1. **Zero Config**: `interpret(data)` works out of the box with ADC/GOOGLE_API_KEY.
2. **Simple Customization**: `interpret(data, context="focus on outliers")`.
3. **Advanced Control**: `interpreter.set_pricing(...).with_kb(...).interpret(...)`.

**Goal**: Minimize time-to-first-result while supporting power users.

### Type Safety

- All public APIs have full type hints (enforced by mypy --strict).
- Runtime validation via Pydantic models where appropriate.
- `@overload` signatures for parameter-dependent return types (e.g., `stream=True` vs `stream=False`).
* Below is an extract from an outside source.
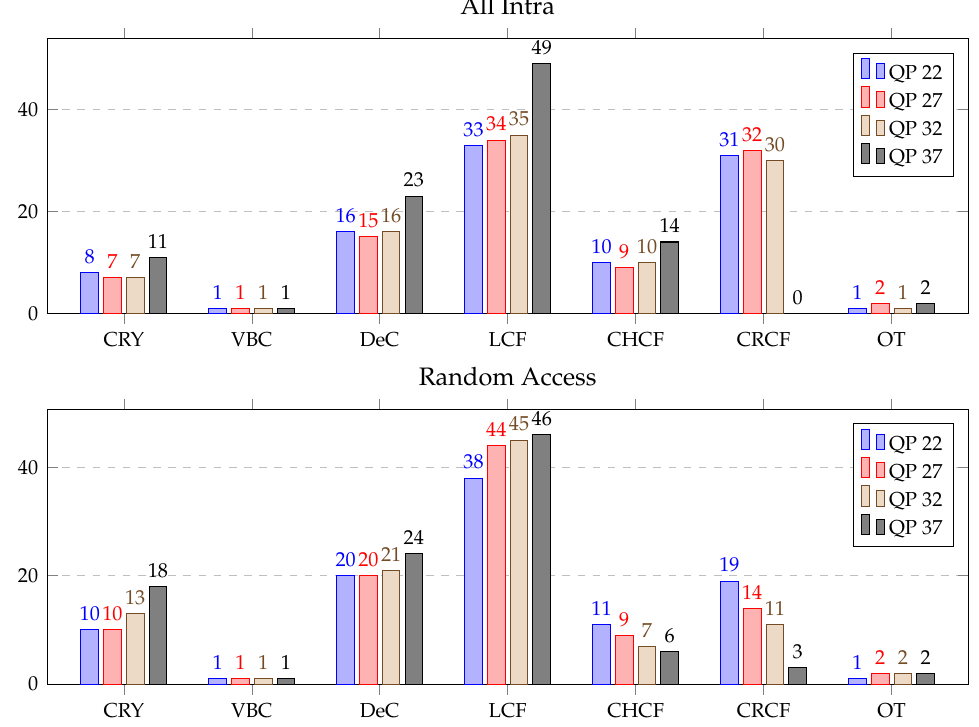
Figure 11. Average time distribution for different parts of the adaptive loop filter (in %) over the HGPP.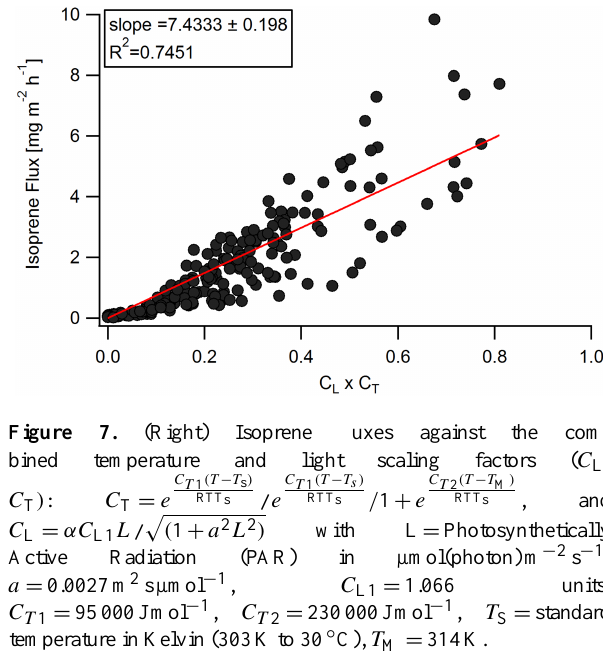
C T 1 = 95000Jmol − 1 , C T 2 = 230000Jmol − 1 , T S = standard temperature in Kelvin (303K to 30 ◦ C), T M =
**Rationale**: Type safety catches bugs at development time, improves IDE autocomplete, and serves as inline documentation.

## Testing Philosophy

See [Testing Guide](testing_philosophy.md) for detailed philosophy on mocking, cost-awareness, and integration testing.

## Future Considerations

- **Async Support**: Streaming already uses iterators; async generators could enable concurrent interpretation.
- **Caching Layer**: Persistent result caching to avoid redundant API calls (similar to context caching but for full results).
- **Multi-Backend Ensemble**: Route requests to multiple backends, compare results, or fall back on errors.

---

**Document Status**: Living document. Update when making architectural decisions.